Chrome Extensions Steal ChatGPT, DeepSeek Data from 900K Users

Chrome Extensions Steal ChatGPT, DeepSeek Data from 900K Users
The Silicon Review
07 January, 2026

Two malicious Chrome extensions have stolen AI chat histories from ChatGPT and DeepSeek, compromising over 900,000 users in a major data security incident.

A significant data breach has exposed over 900,000 users of AI platforms ChatGPT and DeepSeek, with security researchers identifying two malicious Google Chrome extensions as the culprits. The extensions, masquerading as productivity tools, operated by secretly harvesting users' complete chat histories and login credentials. This incident highlights a critical vulnerability in the extension ecosystem, where seemingly benign third-party add-ons can bypass platform-level security to exfiltrate sensitive intellectual property and personal data directly from the browser.

The breach mechanism relied on social engineering, exploiting user trust in the official Chrome Web Store's vetting process. Once installed, the extensions gained permission to read and change site data, allowing them to scrape information from active ChatGPT and DeepSeek sessions. This attack vector matters because it shifts the security risk from the AI providers' infrastructure to the user's own browser environment, an area often overlooked in corporate cybersecurity protocols. The stolen data, potentially containing proprietary code, business strategies, and private conversations, represents a treasure trove for malicious actors, underscoring the high stakes of AI-assisted work.

For organizations and individual professionals, this incident mandates an immediate audit of browser extensions and a strict enforcement of least-privilege access. The forecast is for a rise in similar supply chain attacks targeting the interfaces of popular SaaS platforms. Decision-makers must implement advanced endpoint monitoring that can detect anomalous data transmission from browser processes. The next imperative for AI companies and browser vendors is to develop more sophisticated, behavior-based review systems for extensions and to educate users on the profound risks hidden in simple permission grants, making digital hygiene a non-negotiable component of modern work.

——————

Exercise requirements. Reproduce the whole Chrome extensions article word for word. The data come from a source unrelated to the Chrome extensions article.

Study material.
——————

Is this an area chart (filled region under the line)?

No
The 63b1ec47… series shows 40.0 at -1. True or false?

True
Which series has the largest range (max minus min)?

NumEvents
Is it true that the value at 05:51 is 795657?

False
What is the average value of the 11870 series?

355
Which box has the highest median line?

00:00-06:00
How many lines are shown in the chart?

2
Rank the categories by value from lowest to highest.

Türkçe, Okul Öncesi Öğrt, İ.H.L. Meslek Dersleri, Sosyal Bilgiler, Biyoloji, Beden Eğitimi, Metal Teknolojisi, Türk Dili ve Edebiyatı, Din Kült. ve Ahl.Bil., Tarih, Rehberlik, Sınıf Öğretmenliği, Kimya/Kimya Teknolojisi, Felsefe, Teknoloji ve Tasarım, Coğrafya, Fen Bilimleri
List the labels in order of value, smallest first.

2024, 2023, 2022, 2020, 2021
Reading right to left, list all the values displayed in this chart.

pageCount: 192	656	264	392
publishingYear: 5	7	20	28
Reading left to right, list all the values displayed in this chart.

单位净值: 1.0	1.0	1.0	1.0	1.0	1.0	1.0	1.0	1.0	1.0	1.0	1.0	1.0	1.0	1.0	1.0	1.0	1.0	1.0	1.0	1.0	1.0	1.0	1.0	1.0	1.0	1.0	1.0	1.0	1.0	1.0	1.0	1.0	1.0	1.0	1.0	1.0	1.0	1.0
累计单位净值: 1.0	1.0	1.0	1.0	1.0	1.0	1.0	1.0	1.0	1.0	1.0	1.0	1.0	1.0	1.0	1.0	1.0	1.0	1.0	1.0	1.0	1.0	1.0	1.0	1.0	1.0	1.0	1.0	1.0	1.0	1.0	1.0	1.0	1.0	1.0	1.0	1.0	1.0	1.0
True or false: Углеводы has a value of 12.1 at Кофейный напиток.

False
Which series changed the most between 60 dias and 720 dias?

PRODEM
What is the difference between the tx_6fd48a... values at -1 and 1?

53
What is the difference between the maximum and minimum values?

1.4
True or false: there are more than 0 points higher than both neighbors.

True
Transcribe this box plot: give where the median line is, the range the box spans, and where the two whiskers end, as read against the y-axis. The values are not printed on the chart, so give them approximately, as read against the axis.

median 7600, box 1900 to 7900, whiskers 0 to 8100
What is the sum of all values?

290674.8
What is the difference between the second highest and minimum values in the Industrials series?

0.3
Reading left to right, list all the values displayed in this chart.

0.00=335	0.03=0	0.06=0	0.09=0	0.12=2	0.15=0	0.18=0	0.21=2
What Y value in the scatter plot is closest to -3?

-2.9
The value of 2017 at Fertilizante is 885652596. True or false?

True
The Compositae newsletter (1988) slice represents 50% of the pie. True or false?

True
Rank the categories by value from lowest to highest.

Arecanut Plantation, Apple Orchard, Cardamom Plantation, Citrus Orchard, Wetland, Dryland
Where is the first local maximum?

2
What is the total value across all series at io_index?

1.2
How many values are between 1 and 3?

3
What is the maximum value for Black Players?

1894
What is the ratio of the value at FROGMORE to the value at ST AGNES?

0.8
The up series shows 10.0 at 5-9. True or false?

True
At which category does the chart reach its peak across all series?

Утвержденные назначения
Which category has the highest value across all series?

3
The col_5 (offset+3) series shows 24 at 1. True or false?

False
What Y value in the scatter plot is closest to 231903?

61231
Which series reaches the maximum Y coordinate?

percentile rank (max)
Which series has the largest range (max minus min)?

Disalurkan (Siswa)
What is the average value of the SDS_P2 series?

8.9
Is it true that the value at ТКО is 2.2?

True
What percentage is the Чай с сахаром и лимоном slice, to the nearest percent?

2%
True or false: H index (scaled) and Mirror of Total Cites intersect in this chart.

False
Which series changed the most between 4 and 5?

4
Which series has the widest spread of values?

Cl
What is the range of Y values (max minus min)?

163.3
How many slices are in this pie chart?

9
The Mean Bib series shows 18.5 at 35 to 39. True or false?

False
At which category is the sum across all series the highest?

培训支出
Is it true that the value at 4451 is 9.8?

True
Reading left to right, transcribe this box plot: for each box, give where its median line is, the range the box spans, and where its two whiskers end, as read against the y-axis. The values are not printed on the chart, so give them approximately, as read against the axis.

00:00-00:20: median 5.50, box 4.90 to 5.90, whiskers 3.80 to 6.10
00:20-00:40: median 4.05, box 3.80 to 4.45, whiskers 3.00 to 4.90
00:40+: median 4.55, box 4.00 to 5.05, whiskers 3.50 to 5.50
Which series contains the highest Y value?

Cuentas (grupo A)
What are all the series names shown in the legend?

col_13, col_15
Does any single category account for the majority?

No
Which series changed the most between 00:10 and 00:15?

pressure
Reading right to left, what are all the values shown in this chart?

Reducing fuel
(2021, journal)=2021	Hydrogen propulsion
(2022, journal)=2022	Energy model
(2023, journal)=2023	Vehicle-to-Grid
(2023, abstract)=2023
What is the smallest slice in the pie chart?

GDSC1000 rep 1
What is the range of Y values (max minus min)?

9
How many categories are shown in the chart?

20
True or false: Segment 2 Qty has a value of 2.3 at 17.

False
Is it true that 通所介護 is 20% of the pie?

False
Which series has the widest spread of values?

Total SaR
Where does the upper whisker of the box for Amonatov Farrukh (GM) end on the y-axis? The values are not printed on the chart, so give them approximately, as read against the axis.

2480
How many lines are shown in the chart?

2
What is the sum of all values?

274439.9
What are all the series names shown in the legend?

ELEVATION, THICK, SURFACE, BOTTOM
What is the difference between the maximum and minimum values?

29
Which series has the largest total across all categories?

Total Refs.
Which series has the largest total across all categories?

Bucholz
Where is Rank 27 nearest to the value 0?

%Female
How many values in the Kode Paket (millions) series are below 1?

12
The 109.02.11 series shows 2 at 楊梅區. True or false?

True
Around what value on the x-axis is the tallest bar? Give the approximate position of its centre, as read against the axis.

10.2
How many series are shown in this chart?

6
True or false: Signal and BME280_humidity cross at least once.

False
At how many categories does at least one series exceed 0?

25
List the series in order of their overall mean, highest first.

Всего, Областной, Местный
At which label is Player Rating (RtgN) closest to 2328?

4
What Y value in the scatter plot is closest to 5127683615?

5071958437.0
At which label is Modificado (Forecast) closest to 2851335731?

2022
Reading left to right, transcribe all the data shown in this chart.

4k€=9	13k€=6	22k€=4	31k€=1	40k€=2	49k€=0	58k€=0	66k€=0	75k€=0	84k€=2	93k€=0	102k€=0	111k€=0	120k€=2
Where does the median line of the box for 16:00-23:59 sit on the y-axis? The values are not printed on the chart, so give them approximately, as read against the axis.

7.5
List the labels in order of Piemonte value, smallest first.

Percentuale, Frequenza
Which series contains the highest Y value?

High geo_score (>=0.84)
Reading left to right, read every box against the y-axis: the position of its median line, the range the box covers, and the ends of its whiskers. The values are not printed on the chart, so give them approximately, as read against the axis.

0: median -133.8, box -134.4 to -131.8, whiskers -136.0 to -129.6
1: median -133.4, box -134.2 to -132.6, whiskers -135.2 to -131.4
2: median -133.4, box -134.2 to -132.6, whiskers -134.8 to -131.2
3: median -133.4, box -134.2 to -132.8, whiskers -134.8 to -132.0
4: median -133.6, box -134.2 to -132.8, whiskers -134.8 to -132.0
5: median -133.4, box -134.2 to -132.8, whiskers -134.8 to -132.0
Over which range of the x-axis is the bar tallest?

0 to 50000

——————

Response to the exercise.
Chrome Extensions Steal ChatGPT, DeepSeek Data from 900K Users

Chrome Extensions Steal ChatGPT, DeepSeek Data from 900K Users
The Silicon Review
07 January, 2026

Two malicious Chrome extensions have stolen AI chat histories from ChatGPT and DeepSeek, compromising over 900,000 users in a major data security incident.

A significant data breach has exposed over 900,000 users of AI platforms ChatGPT and DeepSeek, with security researchers identifying two malicious Google Chrome extensions as the culprits. The extensions, masquerading as productivity tools, operated by secretly harvesting users' complete chat histories and login credentials. This incident highlights a critical vulnerability in the extension ecosystem, where seemingly benign third-party add-ons can bypass platform-level security to exfiltrate sensitive intellectual property and personal data directly from the browser.

The breach mechanism relied on social engineering, exploiting user trust in the official Chrome Web Store's vetting process. Once installed, the extensions gained permission to read and change site data, allowing them to scrape information from active ChatGPT and DeepSeek sessions. This attack vector matters because it shifts the security risk from the AI providers' infrastructure to the user's own browser environment, an area often overlooked in corporate cybersecurity protocols. The stolen data, potentially containing proprietary code, business strategies, and private conversations, represents a treasure trove for malicious actors, underscoring the high stakes of AI-assisted work.

For organizations and individual professionals, this incident mandates an immediate audit of browser extensions and a strict enforcement of least-privilege access. The forecast is for a rise in similar supply chain attacks targeting the interfaces of popular SaaS platforms. Decision-makers must implement advanced endpoint monitoring that can detect anomalous data transmission from browser processes. The next imperative for AI companies and browser vendors is to develop more sophisticated, behavior-based review systems for extensions and to educate users on the profound risks hidden in simple permission grants, making digital hygiene a non-negotiable component of modern work.